University of Georgia silvics professor, Dr. Kim Coder, suggests there are ways to predict how beautiful a fall color and autumn leaf display will be. Five key predictors are used along with a good mix of common sense and can forecast the quality of a viewing season with surprising accuracy.
The fall season should start with substantial leaf volume. The more leaves attached to trees entering the color season means more to look at. Droughty summer weather conditions can limit that volume but a wet summer can set up disease and insects. You hope for a moderately dry summer.
Healthy leaves not only present quality viewable leaf surfaces to look at but vigorous leaves stay attached to trees longer.

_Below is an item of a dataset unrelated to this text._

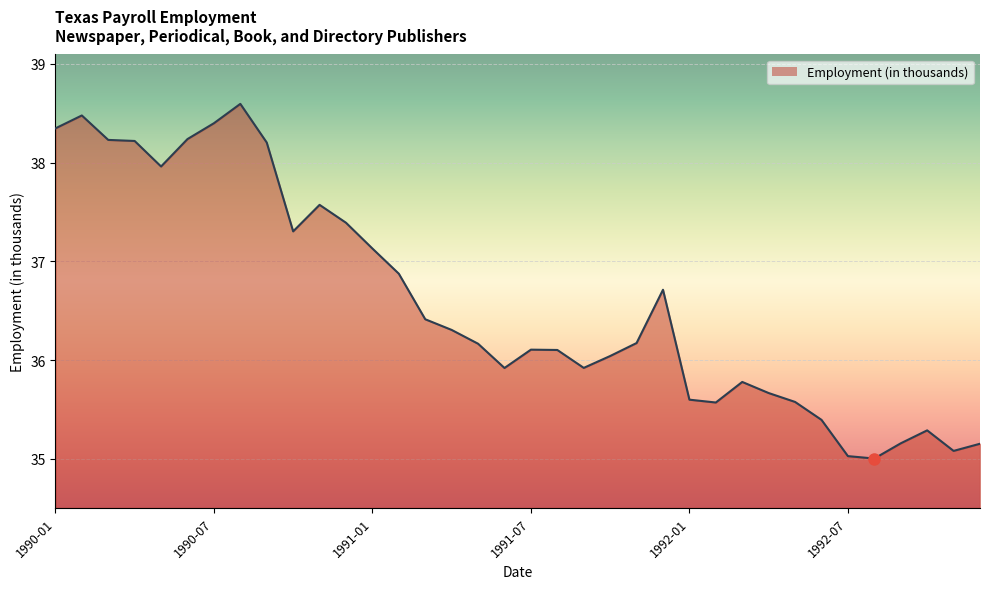

What is the difference between the maximum and minimum values?

3.6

Pest and environmental problems can damage and disrupt leaf surfaces so much that they can actually detract from a quality-viewing season. Increased pests can be a factor of both weather and temperature during the summer growing season.
Temperature and precipitation during the viewing season will have an effect. Cool night temperatures with no freezes or frosts and cool, bright, unclouded sunny days will enhance the leaf color change. Slightly dry conditions in the last half of the growing season and on into the fall have a positive effect.
Here are the conditions Dr. Coder says contribute to a poor season: "Fall rain fronts and long overcast periods diminish color presentation. So do strong wind storms that blow the leaves from the trees. Wet and humid growing seasons lead to many leaf infections and premature leaf abscission. Freezing temperature and hard frosts stop color formation dead."
A true leaf-peeper will keep accurate annual records of peak color days over the past decade. Peak color day dates tend to repeat themselves over time.